[Saved entries]
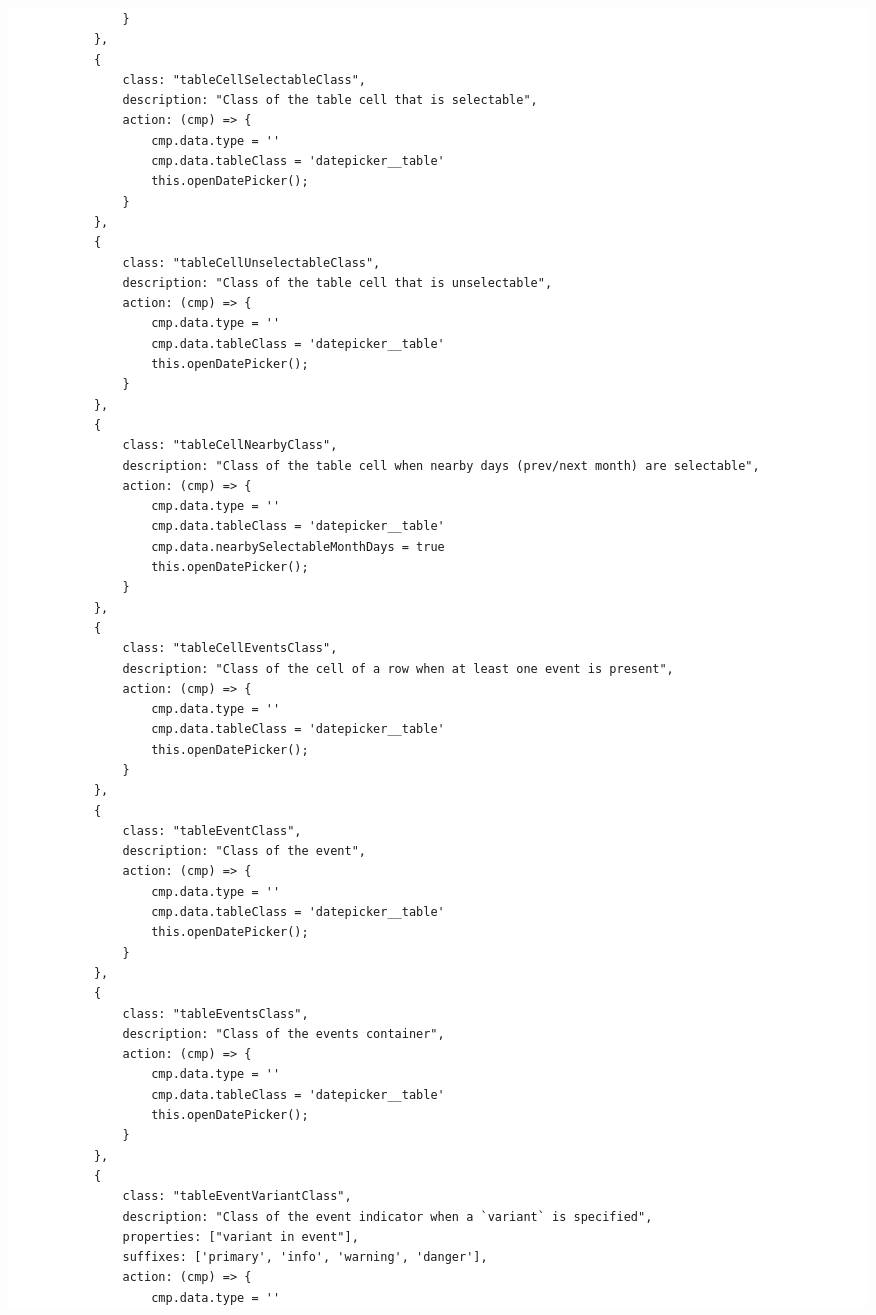                     }
                },
                {
                    class: "tableCellSelectableClass",
                    description: "Class of the table cell that is selectable",
                    action: (cmp) => {
                        cmp.data.type = ''
                        cmp.data.tableClass = 'datepicker__table'
                        this.openDatePicker();
                    }
                },
                {
                    class: "tableCellUnselectableClass",
                    description: "Class of the table cell that is unselectable",
                    action: (cmp) => {
                        cmp.data.type = ''
                        cmp.data.tableClass = 'datepicker__table'
                        this.openDatePicker();
                    }
                },
                {
                    class: "tableCellNearbyClass",
                    description: "Class of the table cell when nearby days (prev/next month) are selectable",
                    action: (cmp) => {
                        cmp.data.type = ''
                        cmp.data.tableClass = 'datepicker__table'
                        cmp.data.nearbySelectableMonthDays = true
                        this.openDatePicker();
                    }
                },
                {
                    class: "tableCellEventsClass",
                    description: "Class of the cell of a row when at least one event is present",
                    action: (cmp) => {
                        cmp.data.type = ''
                        cmp.data.tableClass = 'datepicker__table'
                        this.openDatePicker();
                    }
                },
                {
                    class: "tableEventClass",
                    description: "Class of the event",
                    action: (cmp) => {
                        cmp.data.type = ''
                        cmp.data.tableClass = 'datepicker__table'
                        this.openDatePicker();
                    }
                },
                {
                    class: "tableEventsClass",
                    description: "Class of the events container",
                    action: (cmp) => {
                        cmp.data.type = ''
                        cmp.data.tableClass = 'datepicker__table'
                        this.openDatePicker();
                    }
                },
                {
                    class: "tableEventVariantClass",
                    description: "Class of the event indicator when a `variant` is specified",
                    properties: ["variant in event"],
                    suffixes: ['primary', 'info', 'warning', 'danger'],
                    action: (cmp) => {
                        cmp.data.type = ''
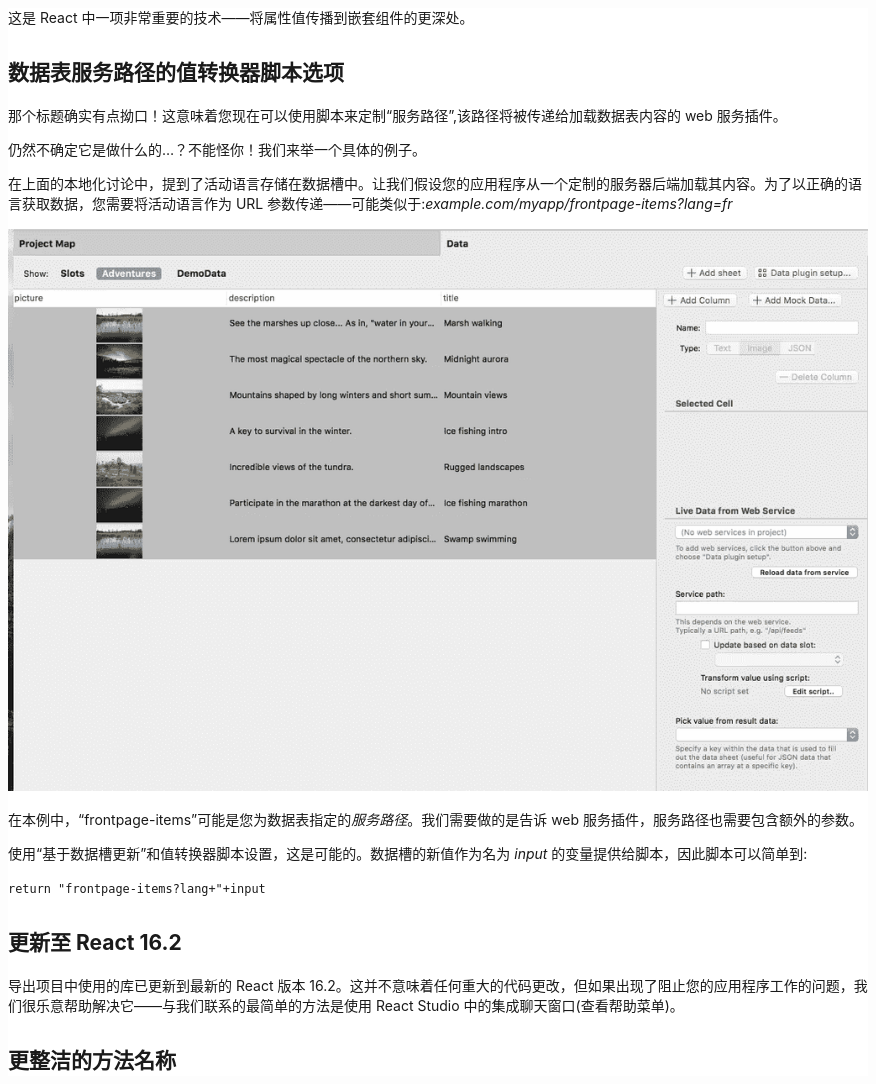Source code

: 这是 React 中一项非常重要的技术——将属性值传播到嵌套组件的更深处。

## 数据表服务路径的值转换器脚本选项

那个标题确实有点拗口！这意味着您现在可以使用脚本来定制“服务路径”,该路径将被传递给加载数据表内容的 web 服务插件。

仍然不确定它是做什么的…？不能怪你！我们来举一个具体的例子。

在上面的本地化讨论中，提到了活动语言存储在数据槽中。让我们假设您的应用程序从一个定制的服务器后端加载其内容。为了以正确的语言获取数据，您需要将活动语言作为 URL 参数传递——可能类似于:*example.com/myapp/frontpage-items?lang=fr*

![](img/753da68ef584dc1a9faa0819e097e347.png)

在本例中，“frontpage-items”可能是您为数据表指定的*服务路径*。我们需要做的是告诉 web 服务插件，服务路径也需要包含额外的参数。

使用“基于数据槽更新”和值转换器脚本设置，这是可能的。数据槽的新值作为名为 *input* 的变量提供给脚本，因此脚本可以简单到:

`return "frontpage-items?lang+"+input`

## 更新至 React 16.2

导出项目中使用的库已更新到最新的 React 版本 16.2。这并不意味着任何重大的代码更改，但如果出现了阻止您的应用程序工作的问题，我们很乐意帮助解决它——与我们联系的最简单的方法是使用 React Studio 中的集成聊天窗口(查看帮助菜单)。

## 更整洁的方法名称
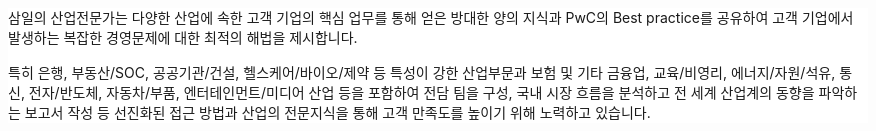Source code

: 
삼일의 산업전문가는 다양한 산업에 속한 고객 기업의 핵심 업무를 통해 얻은 방대한 양의 지식과 PwC의 Best practice를 공유하여 고객 기업에서 발생하는 복잡한 경영문제에 대한 최적의 해법을 제시합니다.

  

특히 은행, 부동산/SOC, 공공기관/건설, 헬스케어/바이오/제약 등 특성이 강한 산업부문과 보험 및 기타 금융업, 교육/비영리, 에너지/자원/석유, 통신, 전자/반도체, 자동차/부품, 엔터테인먼트/미디어 산업 등을 포함하여 전담 팀을 구성, 국내 시장 흐름을 분석하고 전 세계 산업계의 동향을 파악하는 보고서 작성 등 선진화된 접근 방법과 산업의 전문지식을 통해 고객 만족도를 높이기 위해 노력하고 있습니다.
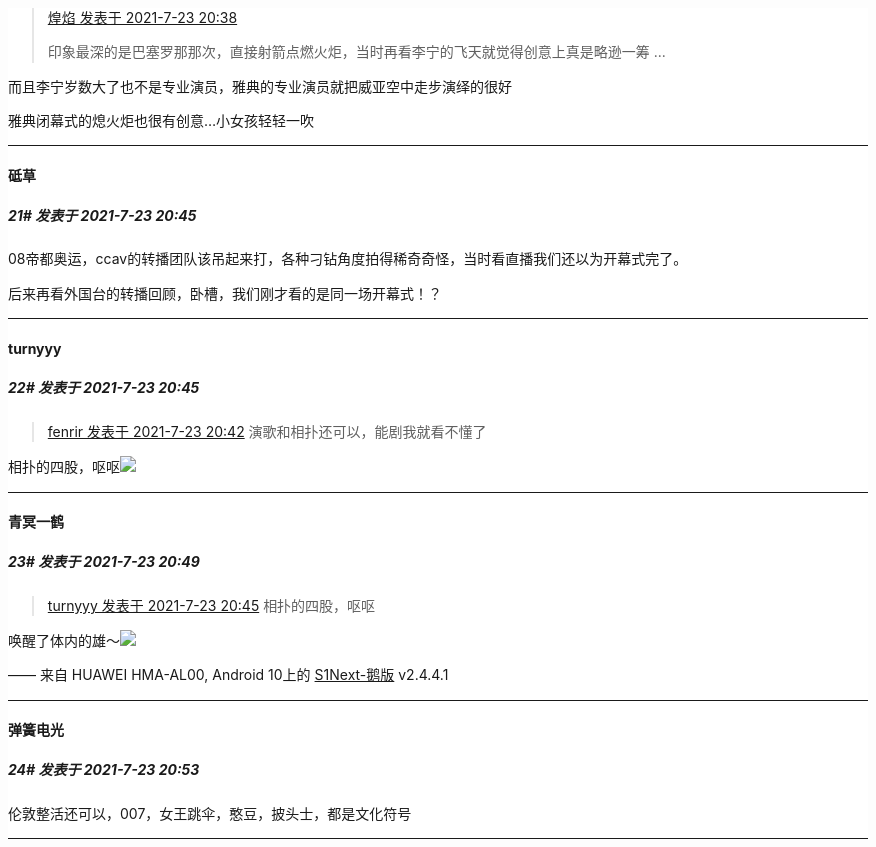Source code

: 
<blockquote><a href="httphttps://bbs.saraba1st.com/2b/forum.php?mod=redirect&amp;goto=findpost&amp;pid=52075892&amp;ptid=2017085" target="_blank">煌焰 发表于 2021-7-23 20:38</a>

印象最深的是巴塞罗那那次，直接射箭点燃火炬，当时再看李宁的飞天就觉得创意上真是略逊一筹 ...</blockquote>
而且李宁岁数大了也不是专业演员，雅典的专业演员就把威亚空中走步演绎的很好


雅典闭幕式的熄火炬也很有创意…小女孩轻轻一吹


*****

####  砥草  
##### 21#       发表于 2021-7-23 20:45


08帝都奥运，ccav的转播团队该吊起来打，各种刁钻角度拍得稀奇奇怪，当时看直播我们还以为开幕式完了。

后来再看外国台的转播回顾，卧槽，我们刚才看的是同一场开幕式！？


*****

####  turnyyy  
##### 22#       发表于 2021-7-23 20:45


<blockquote><a href="httphttps://bbs.saraba1st.com/2b/forum.php?mod=redirect&amp;goto=findpost&amp;pid=52075962&amp;ptid=2017085" target="_blank">fenrir 发表于 2021-7-23 20:42</a>
演歌和相扑还可以，能剧我就看不懂了</blockquote>
相扑的四股，呕呕<img src="https://static.saraba1st.com/image/smiley/face2017/166.png" referrerpolicy="no-referrer">


*****

####  青冥一鹤  
##### 23#       发表于 2021-7-23 20:49


<blockquote><a href="httphttps://bbs.saraba1st.com/2b/forum.php?mod=redirect&amp;goto=findpost&amp;pid=52076056&amp;ptid=2017085" target="_blank">turnyyy 发表于 2021-7-23 20:45</a>
相扑的四股，呕呕</blockquote>
唤醒了体内的雄～<img src="https://static.saraba1st.com/image/smiley/face2017/037.png" referrerpolicy="no-referrer">

—— 来自 HUAWEI HMA-AL00, Android 10上的 [S1Next-鹅版](https://github.com/ykrank/S1-Next/releases) v2.4.4.1


*****

####  弹簧电光  
##### 24#       发表于 2021-7-23 20:53


伦敦整活还可以，007，女王跳伞，憨豆，披头士，都是文化符号


*****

* [What needs to be done]:
Omit the pictures and write out the remaining data exactly.

* [Task result]:
                     }
                },
                {
                    class: "tableCellSelectableClass",
                    description: "Class of the table cell that is selectable",
                    action: (cmp) => {
                        cmp.data.type = ''
                        cmp.data.tableClass = 'datepicker__table'
                        this.openDatePicker();
                    }
                },
                {
                    class: "tableCellUnselectableClass",
                    description: "Class of the table cell that is unselectable",
                    action: (cmp) => {
                        cmp.data.type = ''
                        cmp.data.tableClass = 'datepicker__table'
                        this.openDatePicker();
                    }
                },
                {
                    class: "tableCellNearbyClass",
                    description: "Class of the table cell when nearby days (prev/next month) are selectable",
                    action: (cmp) => {
                        cmp.data.type = ''
                        cmp.data.tableClass = 'datepicker__table'
                        cmp.data.nearbySelectableMonthDays = true
                        this.openDatePicker();
                    }
                },
                {
                    class: "tableCellEventsClass",
                    description: "Class of the cell of a row when at least one event is present",
                    action: (cmp) => {
                        cmp.data.type = ''
                        cmp.data.tableClass = 'datepicker__table'
                        this.openDatePicker();
                    }
                },
                {
                    class: "tableEventClass",
                    description: "Class of the event",
                    action: (cmp) => {
                        cmp.data.type = ''
                        cmp.data.tableClass = 'datepicker__table'
                        this.openDatePicker();
                    }
                },
                {
                    class: "tableEventsClass",
                    description: "Class of the events container",
                    action: (cmp) => {
                        cmp.data.type = ''
                        cmp.data.tableClass = 'datepicker__table'
                        this.openDatePicker();
                    }
                },
                {
                    class: "tableEventVariantClass",
                    description: "Class of the event indicator when a `variant` is specified",
                    properties: ["variant in event"],
                    suffixes: ['primary', 'info', 'warning', 'danger'],
                    action: (cmp) => {
                        cmp.data.type = ''
Source code

: 这是 React 中一项非常重要的技术——将属性值传播到嵌套组件的更深处。

## 数据表服务路径的值转换器脚本选项

那个标题确实有点拗口！这意味着您现在可以使用脚本来定制“服务路径”,该路径将被传递给加载数据表内容的 web 服务插件。

仍然不确定它是做什么的…？不能怪你！我们来举一个具体的例子。

在上面的本地化讨论中，提到了活动语言存储在数据槽中。让我们假设您的应用程序从一个定制的服务器后端加载其内容。为了以正确的语言获取数据，您需要将活动语言作为 URL 参数传递——可能类似于:*example.com/myapp/frontpage-items?lang=fr*

![](img/753da68ef584dc1a9faa0819e097e347.png)

在本例中，“frontpage-items”可能是您为数据表指定的*服务路径*。我们需要做的是告诉 web 服务插件，服务路径也需要包含额外的参数。

使用“基于数据槽更新”和值转换器脚本设置，这是可能的。数据槽的新值作为名为 *input* 的变量提供给脚本，因此脚本可以简单到:

`return "frontpage-items?lang+"+input`

## 更新至 React 16.2

导出项目中使用的库已更新到最新的 React 版本 16.2。这并不意味着任何重大的代码更改，但如果出现了阻止您的应用程序工作的问题，我们很乐意帮助解决它——与我们联系的最简单的方法是使用 React Studio 中的集成聊天窗口(查看帮助菜单)。

## 更整洁的方法名称
Source code

: 
삼일의 산업전문가는 다양한 산업에 속한 고객 기업의 핵심 업무를 통해 얻은 방대한 양의 지식과 PwC의 Best practice를 공유하여 고객 기업에서 발생하는 복잡한 경영문제에 대한 최적의 해법을 제시합니다.

  

특히 은행, 부동산/SOC, 공공기관/건설, 헬스케어/바이오/제약 등 특성이 강한 산업부문과 보험 및 기타 금융업, 교육/비영리, 에너지/자원/석유, 통신, 전자/반도체, 자동차/부품, 엔터테인먼트/미디어 산업 등을 포함하여 전담 팀을 구성, 국내 시장 흐름을 분석하고 전 세계 산업계의 동향을 파악하는 보고서 작성 등 선진화된 접근 방법과 산업의 전문지식을 통해 고객 만족도를 높이기 위해 노력하고 있습니다.
Source code

: 
<blockquote><a href="httphttps://bbs.saraba1st.com/2b/forum.php?mod=redirect&amp;goto=findpost&amp;pid=52075892&amp;ptid=2017085" target="_blank">煌焰 发表于 2021-7-23 20:38</a>

印象最深的是巴塞罗那那次，直接射箭点燃火炬，当时再看李宁的飞天就觉得创意上真是略逊一筹 ...</blockquote>
而且李宁岁数大了也不是专业演员，雅典的专业演员就把威亚空中走步演绎的很好


雅典闭幕式的熄火炬也很有创意…小女孩轻轻一吹


*****

####  砥草  
##### 21#       发表于 2021-7-23 20:45


08帝都奥运，ccav的转播团队该吊起来打，各种刁钻角度拍得稀奇奇怪，当时看直播我们还以为开幕式完了。

后来再看外国台的转播回顾，卧槽，我们刚才看的是同一场开幕式！？


*****

####  turnyyy  
##### 22#       发表于 2021-7-23 20:45


<blockquote><a href="httphttps://bbs.saraba1st.com/2b/forum.php?mod=redirect&amp;goto=findpost&amp;pid=52075962&amp;ptid=2017085" target="_blank">fenrir 发表于 2021-7-23 20:42</a>
演歌和相扑还可以，能剧我就看不懂了</blockquote>
相扑的四股，呕呕<img src="https://static.saraba1st.com/image/smiley/face2017/166.png" referrerpolicy="no-referrer">


*****

####  青冥一鹤  
##### 23#       发表于 2021-7-23 20:49


<blockquote><a href="httphttps://bbs.saraba1st.com/2b/forum.php?mod=redirect&amp;goto=findpost&amp;pid=52076056&amp;ptid=2017085" target="_blank">turnyyy 发表于 2021-7-23 20:45</a>
相扑的四股，呕呕</blockquote>
唤醒了体内的雄～<img src="https://static.saraba1st.com/image/smiley/face2017/037.png" referrerpolicy="no-referrer">

—— 来自 HUAWEI HMA-AL00, Android 10上的 [S1Next-鹅版](https://github.com/ykrank/S1-Next/releases) v2.4.4.1


*****

####  弹簧电光  
##### 24#       发表于 2021-7-23 20:53


伦敦整活还可以，007，女王跳伞，憨豆，披头士，都是文化符号


*****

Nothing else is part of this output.